DATA START

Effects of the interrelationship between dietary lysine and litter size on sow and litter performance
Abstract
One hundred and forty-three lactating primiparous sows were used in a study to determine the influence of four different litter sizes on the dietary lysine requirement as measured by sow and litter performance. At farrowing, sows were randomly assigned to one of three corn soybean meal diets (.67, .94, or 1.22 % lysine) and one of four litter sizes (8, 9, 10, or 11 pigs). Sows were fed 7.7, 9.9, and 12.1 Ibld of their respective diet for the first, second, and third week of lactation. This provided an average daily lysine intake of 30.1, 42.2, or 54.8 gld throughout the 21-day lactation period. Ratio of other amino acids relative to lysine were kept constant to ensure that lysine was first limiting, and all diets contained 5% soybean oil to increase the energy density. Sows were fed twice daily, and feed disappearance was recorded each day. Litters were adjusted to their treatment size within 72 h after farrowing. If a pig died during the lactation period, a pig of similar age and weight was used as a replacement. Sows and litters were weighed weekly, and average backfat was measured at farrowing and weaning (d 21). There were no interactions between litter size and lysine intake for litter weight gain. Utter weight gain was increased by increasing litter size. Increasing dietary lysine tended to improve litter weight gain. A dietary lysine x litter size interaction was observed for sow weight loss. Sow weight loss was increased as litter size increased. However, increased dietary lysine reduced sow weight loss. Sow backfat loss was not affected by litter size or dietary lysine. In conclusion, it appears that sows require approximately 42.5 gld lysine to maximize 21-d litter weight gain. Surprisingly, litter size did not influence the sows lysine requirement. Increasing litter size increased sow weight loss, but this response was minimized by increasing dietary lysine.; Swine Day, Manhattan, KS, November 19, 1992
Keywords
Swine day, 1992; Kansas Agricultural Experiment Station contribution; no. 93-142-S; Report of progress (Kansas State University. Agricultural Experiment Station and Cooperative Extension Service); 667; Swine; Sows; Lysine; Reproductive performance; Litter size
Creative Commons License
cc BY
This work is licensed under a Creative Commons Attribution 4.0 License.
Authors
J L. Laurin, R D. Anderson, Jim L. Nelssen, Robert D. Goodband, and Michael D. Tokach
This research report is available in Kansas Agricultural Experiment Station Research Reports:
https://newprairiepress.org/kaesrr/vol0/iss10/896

DATA END

A word-for-word copy of all the entries above is required.

_ANSWER TO THIS PROBLEM:_
Effects of the interrelationship between dietary lysine and litter size on sow and litter performance
Abstract
One hundred and forty-three lactating primiparous sows were used in a study to determine the influence of four different litter sizes on the dietary lysine requirement as measured by sow and litter performance. At farrowing, sows were randomly assigned to one of three corn soybean meal diets (.67, .94, or 1.22 % lysine) and one of four litter sizes (8, 9, 10, or 11 pigs). Sows were fed 7.7, 9.9, and 12.1 Ibld of their respective diet for the first, second, and third week of lactation. This provided an average daily lysine intake of 30.1, 42.2, or 54.8 gld throughout the 21-day lactation period. Ratio of other amino acids relative to lysine were kept constant to ensure that lysine was first limiting, and all diets contained 5% soybean oil to increase the energy density. Sows were fed twice daily, and feed disappearance was recorded each day. Litters were adjusted to their treatment size within 72 h after farrowing. If a pig died during the lactation period, a pig of similar age and weight was used as a replacement. Sows and litters were weighed weekly, and average backfat was measured at farrowing and weaning (d 21). There were no interactions between litter size and lysine intake for litter weight gain. Utter weight gain was increased by increasing litter size. Increasing dietary lysine tended to improve litter weight gain. A dietary lysine x litter size interaction was observed for sow weight loss. Sow weight loss was increased as litter size increased. However, increased dietary lysine reduced sow weight loss. Sow backfat loss was not affected by litter size or dietary lysine. In conclusion, it appears that sows require approximately 42.5 gld lysine to maximize 21-d litter weight gain. Surprisingly, litter size did not influence the sows lysine requirement. Increasing litter size increased sow weight loss, but this response was minimized by increasing dietary lysine.; Swine Day, Manhattan, KS, November 19, 1992
Keywords
Swine day, 1992; Kansas Agricultural Experiment Station contribution; no. 93-142-S; Report of progress (Kansas State University. Agricultural Experiment Station and Cooperative Extension Service); 667; Swine; Sows; Lysine; Reproductive performance; Litter size
Creative Commons License
cc BY
This work is licensed under a Creative Commons Attribution 4.0 License.
Authors
J L. Laurin, R D. Anderson, Jim L. Nelssen, Robert D. Goodband, and Michael D. Tokach
This research report is available in Kansas Agricultural Experiment Station Research Reports:
https://newprairiepress.org/kaesrr/vol0/iss10/896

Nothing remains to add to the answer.